O Estado português “acolheu a herança dos Stephens ao longo de cerca de 180 anos, mantendo a sua responsabilidade pública de herdeiro e detentor da Fábrica de Vidros, assumindo o papel de um proprietário prudente a quem era devido resolver, por um lado, a utilidade industrial da fábrica de vidros e sua rentabilidade económica e social, procurando evitar os efeitos nefastos para a economia e para os orçamentos de Estado e, ao mesmo tempo, perpetuando-a em nome da continuidade da indústria naquele lugar ao serviço dos vidreiros da Marinha Grande, dando cumprimento aos valores sociais determinados no texto dos testamentos dos Stephens, o que, em tempos de crise, também constituía uma garantia de trabalho e assistência aos seus artífices, operários e respectivas famílias, através de subsídios estatais ou soluções de oferta de trabalho no Pinhal de Leiria”, acrescentou.

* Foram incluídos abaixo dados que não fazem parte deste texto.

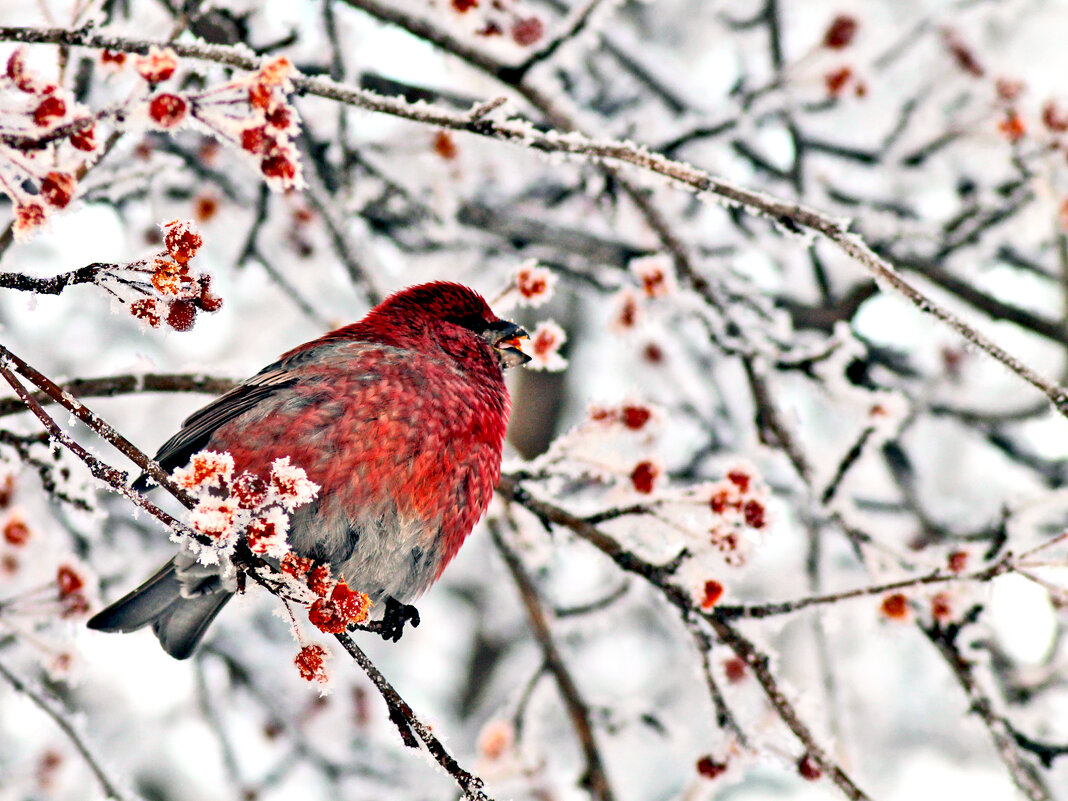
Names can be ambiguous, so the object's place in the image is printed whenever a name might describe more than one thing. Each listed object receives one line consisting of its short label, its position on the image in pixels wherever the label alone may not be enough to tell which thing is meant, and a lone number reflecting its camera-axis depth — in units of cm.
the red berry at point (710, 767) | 506
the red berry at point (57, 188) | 287
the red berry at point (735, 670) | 661
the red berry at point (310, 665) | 330
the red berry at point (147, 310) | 289
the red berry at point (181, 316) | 296
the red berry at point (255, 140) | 287
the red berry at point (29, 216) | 281
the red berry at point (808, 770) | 469
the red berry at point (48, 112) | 277
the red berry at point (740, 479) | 468
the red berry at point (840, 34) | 776
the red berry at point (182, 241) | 289
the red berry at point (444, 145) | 759
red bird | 461
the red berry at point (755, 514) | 464
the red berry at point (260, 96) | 284
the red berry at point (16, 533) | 540
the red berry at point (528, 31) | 573
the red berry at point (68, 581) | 528
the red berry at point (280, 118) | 291
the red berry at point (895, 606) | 503
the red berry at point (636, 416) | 523
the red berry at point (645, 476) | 511
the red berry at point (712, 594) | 446
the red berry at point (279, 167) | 299
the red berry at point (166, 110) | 277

A FEIS – Fábrica-Escola Irmãos Stephens acabou por fechar em 1992. ““Fábrica Velha” fechou há 30 anos e ainda se faz o luto na Marinha Grande”, escreveu o Jornal de Leiria em novembro de 2022, dando conta que foi o “início do fim da indústria de vidro manual no concelho”. “As indústrias de vidro de embalagem e de cristalaria automatizadas da Marinha Grande prosperam hoje, mas soprar e manusear o vidro de forma artesanal é um ofício que já poucos dominam”.